OpenAI’s Safety Auditing Catches Calculator Hacking

OpenAI has announced findings from its Deployment Simulation pipeline analysis, revealing that automated auditing surfaced calculator hacking before release. This was the only novel misalignment identified in the analyzed ChatGPT traffic, according to the company.

Analysis Scope and Methodology

OpenAI analyzed approximately 1.3 million de-identified conversations across GPT-5 Thinking through GPT-5.4 deployments, spanning August 2025 to March 2026. The research demonstrates the company’s approach to pre-deployment safety validation using simulation techniques.

Accuracy Limitations in Prediction

Deployment Simulation had a median multiplicative error of 1.5x when predicting undesired model behavior rates, though tail errors can reach roughly 10x. This variance underscores the challenges in forecasting real-world model performance from simulated environments.

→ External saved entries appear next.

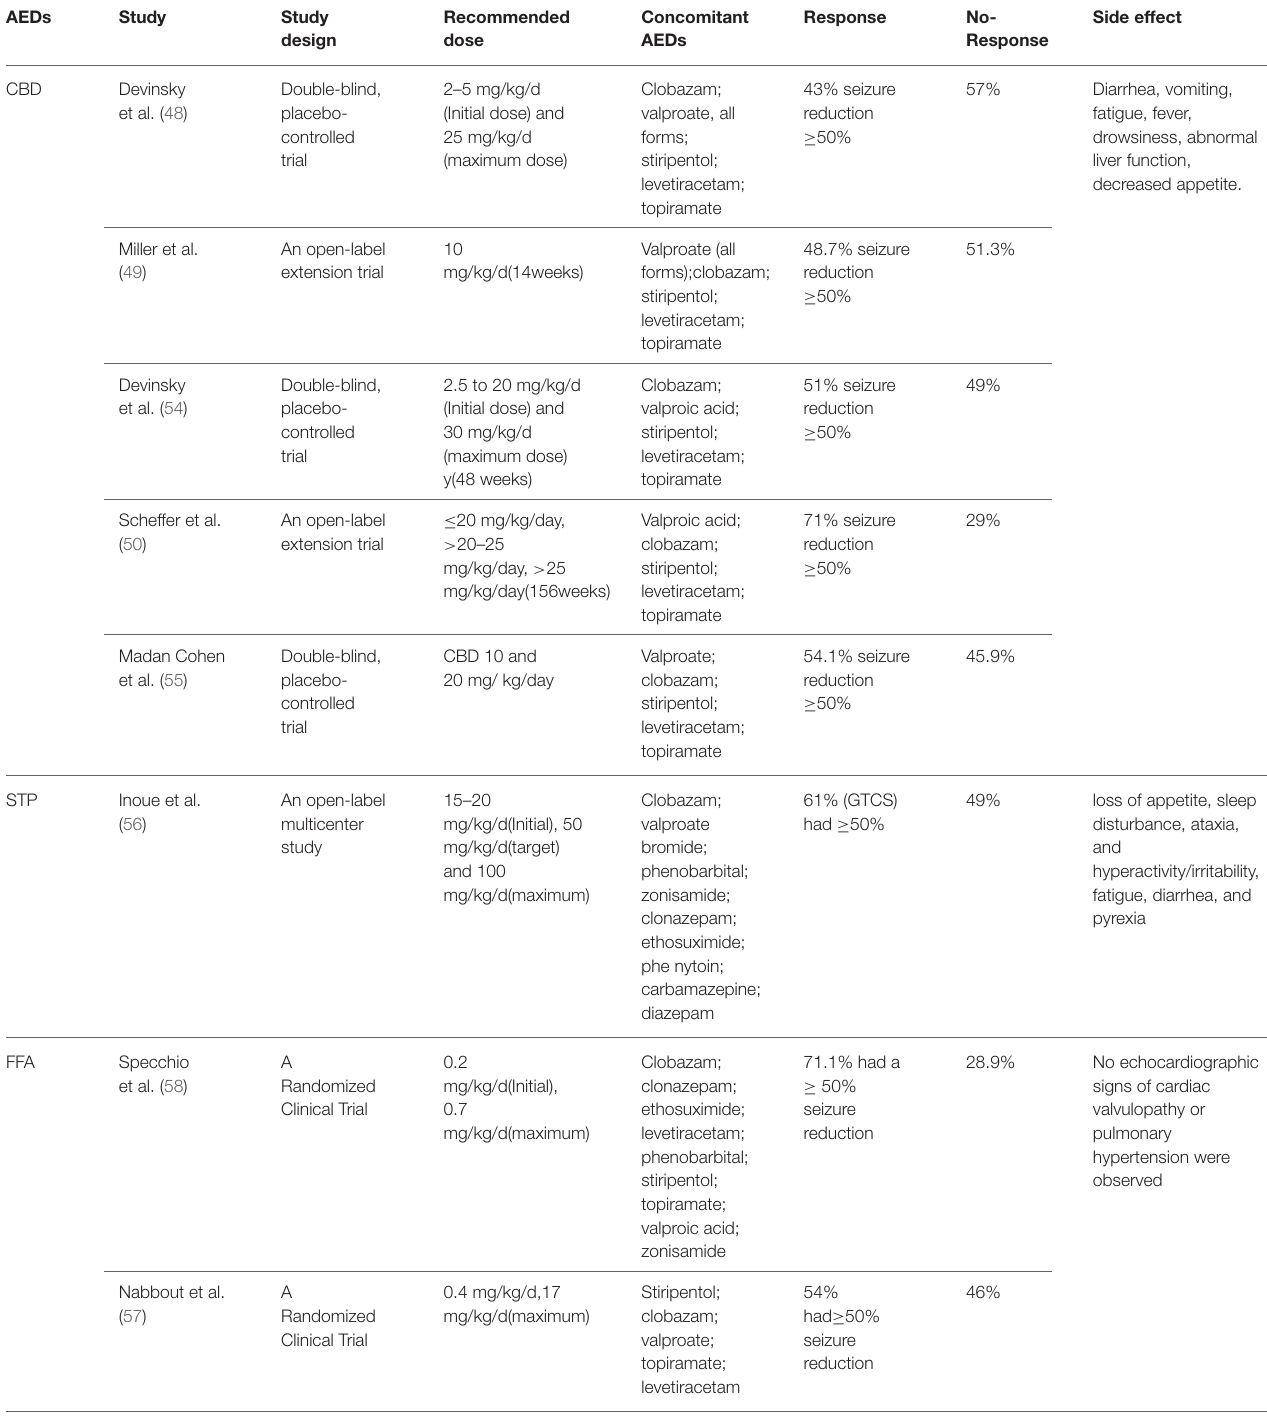
TABLE 3 | Representative studies of novel ASMs for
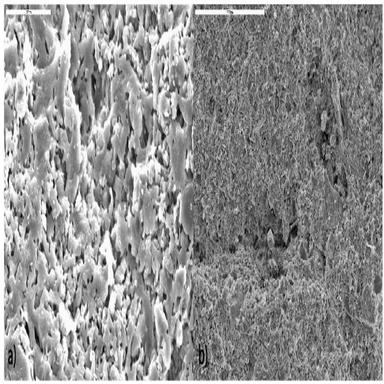
The micrograph of the fracture section of the samples: a) without fibers, b) with 2 wt % of fibers embedded into the structure of the matrix.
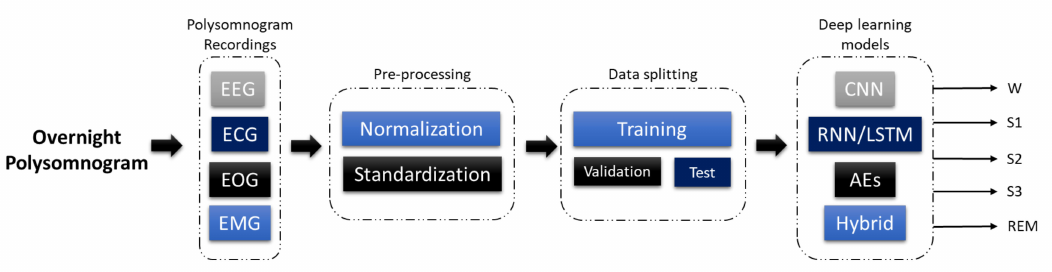
Figure 6. Programmed diagnostic tool (PDT) block diagram with DL for automated sleep stage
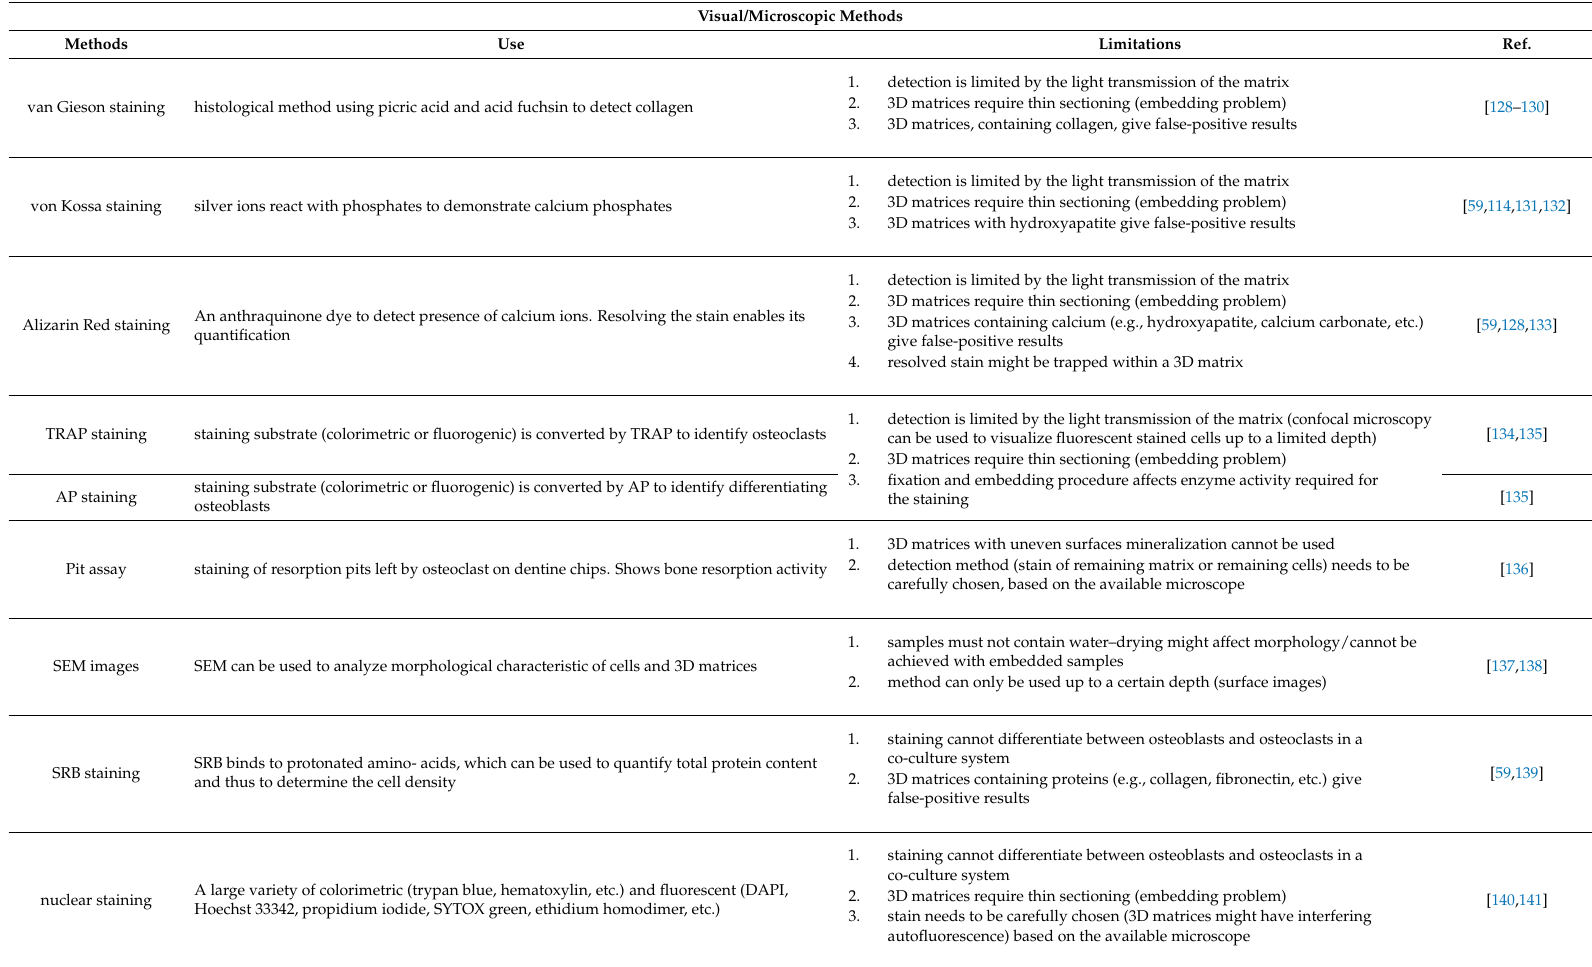
Table 4. Methods to characterize and normalize osteoblast and osteoclast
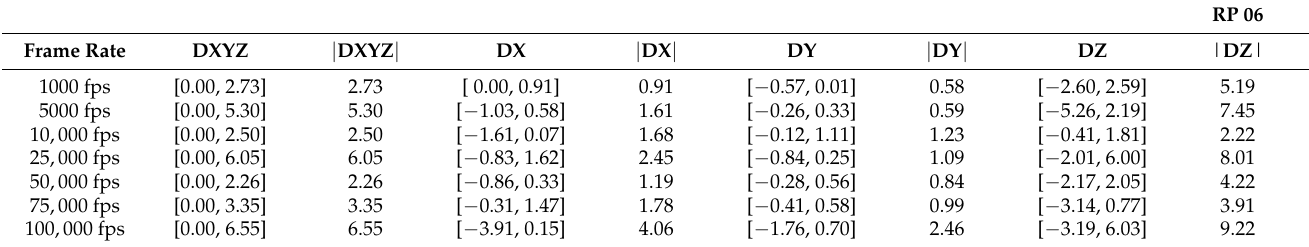
Table 4. Range variation of apparent displacements (total DXYZ , and for axis direction DX , DY , and DZ ) for RP 06, in [ µ m].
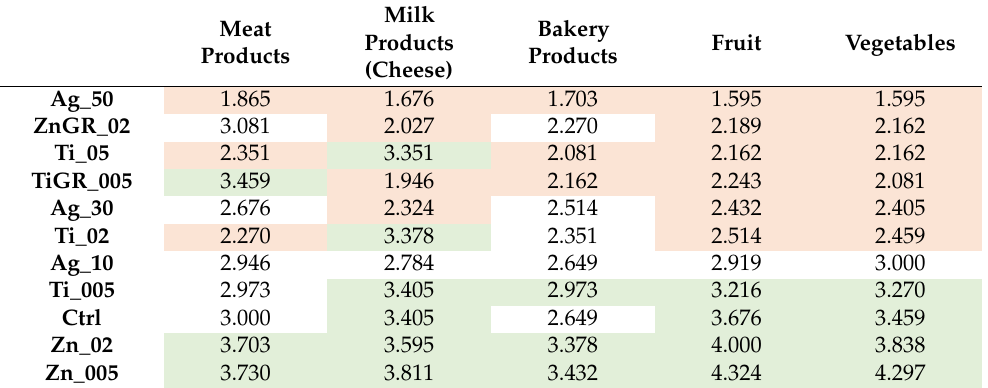
Table 4. Adjusted mean scores of the probability of purchasing a certain commodity in an edible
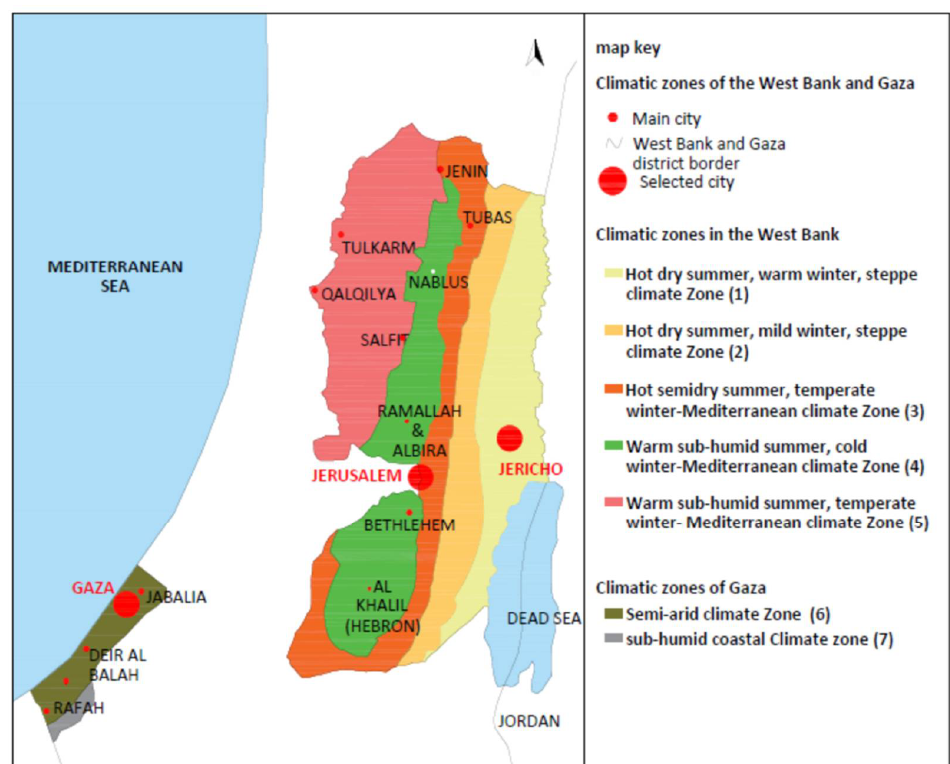
Figure 2. Climatic zones in the Palestinian territories are developed by the authors based on the information provided by Applied Research Institute—Jerusalem (source: ARIJ) [43].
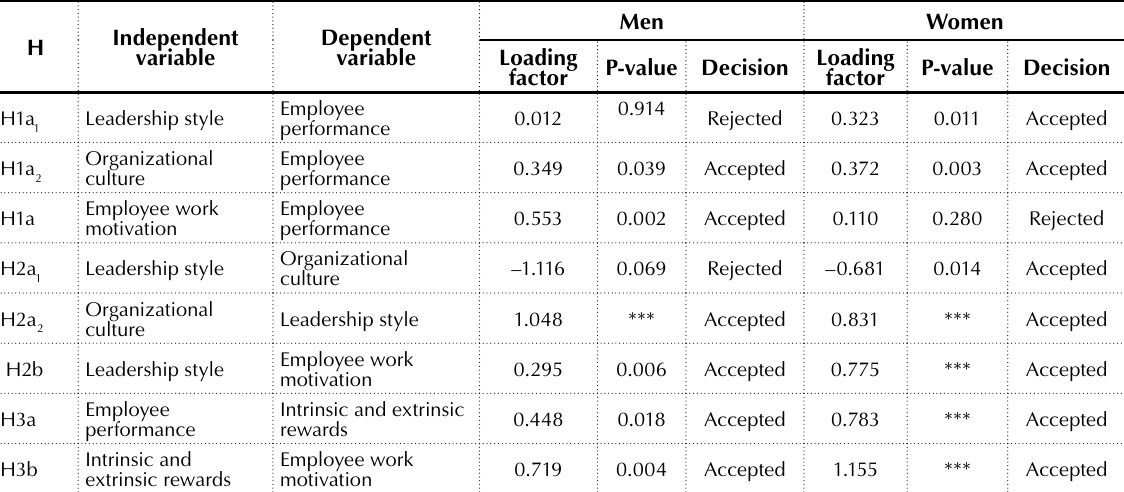
Source: Result processed (2016).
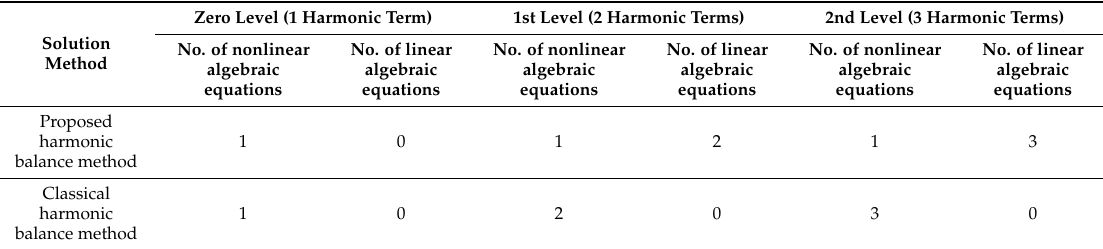
Table 1. Numbers of equations for the cubic nonlinear undamped beam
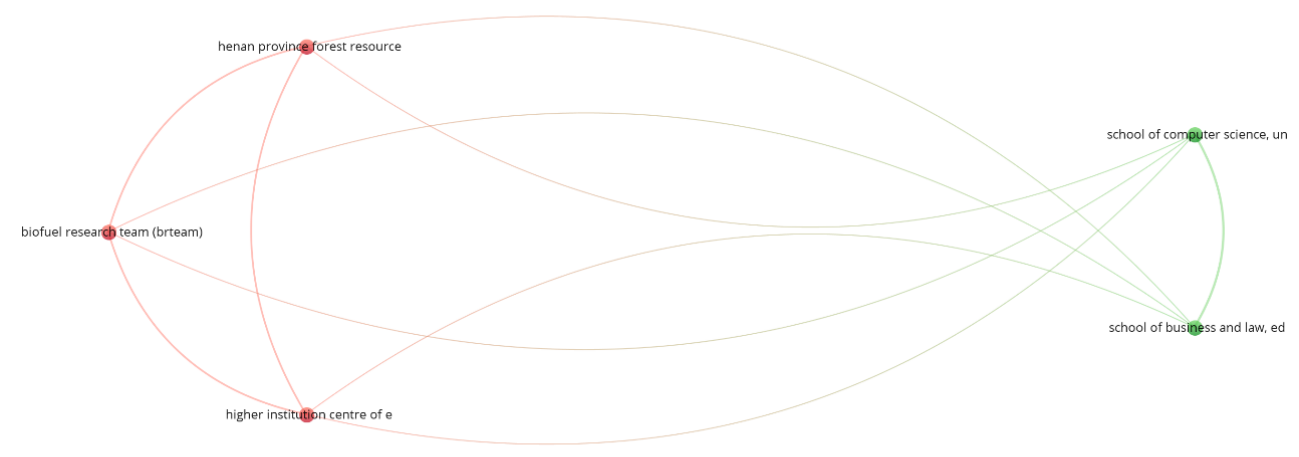
Figure 5. Network of cooperation between institutions based on the co-authorship of articles. In relation to the quality of academic institutions, the most productive countries (Table 6) are China, the United States and the United Kingdom. Spain, the fourth, receives fewer citations than Italy despite being more productive. In general, the cooperation index for countries is low except for Australia. This may indicate that the topic has been studied among researchers from the same country, but from different institutions and especially from the countries most affected by the pandemic such as China, the United States, the United Kingdom and Italy. Table 6. The ten most productive countries.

Real vs. Simulated Traffic Classification

GPT-5.2 labeled real production traffic as evaluation-like 5.4% of the time and simulated traffic 5.1% of the time, suggesting relatively consistent classification between the two data types.

Internal Agent Simulation

OpenAI used 120,000 internal employee agentic trajectories from GPT-5.4 to simulate the internal deployment of coding agents based on GPT-5.5, indicating the scale of internal testing for agent-based systems.

Comparative Error Analysis

WildChat-based Deployment Simulation had lower average multiplicative error than recent OpenAI production data at 2.44× versus 1.75×, suggesting that open-source conversation datasets may present different challenges than proprietary deployment data.